Darwinists assert that humans are undergoing natural selection, too. Therefore, evolution is a fact. Is the latest claim about “humans still evolving” all wet?

In a recent article on sea turtles, we weighed the evolutionary idea that “opportunity shapes adaptation.” We asked, “Well, if opportunities can shape adaptations, we should see human mermaids by now, shouldn’t we?” Almost immediately, news articles start appearing promoting the idea that some groups of people are indeed evolving into free-divers. For instance, Jan Hoole at The Conversation writes, “Are humans still evolving? Freediving people have evolved to stay underwater longer.” This deserves some scrutiny. Is it really natural selection in action? Hoole writes:

The deepest dive recorded by the free-diving Bajau Laut people of Southeast Asia was to an impressive 79 metres [260 feet], and the longest time spent underwater by them was just over three minutes. Although the Bajau do not dive to these depths or for this length of time during their day-to-day fishing, they spend up to 60% of their working life underwater.

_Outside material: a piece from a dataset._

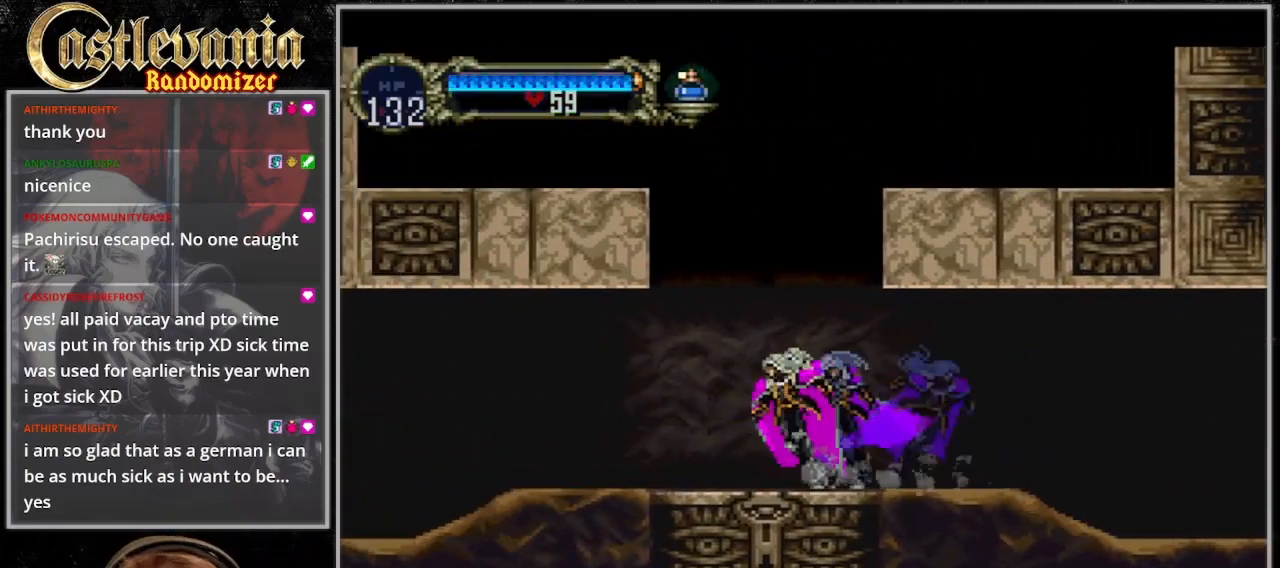
{"buttons": [], "events": [[300, "DPAD_LEFT", "up"]]}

New research published in the journal Cell shows that they have some physical and genetic adaptations to help them make these amazing dives. It seems that, although we tend to see ourselves as at the pinnacle of the natural world, evolution still has a grip on some groups of people. It is changing them to better suit their environment and their unusual lifestyle. [Emphasis added.]

The journal article speaks of “Physiological and Genetic Adaptations to Diving in Sea Nomads.” Legs turning into flippers could not be far behind! Here are some highlights of the study by Llardo et al.

  • The Bajau, or “Sea Nomads,” have engaged in breath-hold diving for thousands of years.
  • Selection has increased Bajau spleen size, providing an oxygen reservoir for diving.
  • We find evidence of additional diving-related phenotypes under selection.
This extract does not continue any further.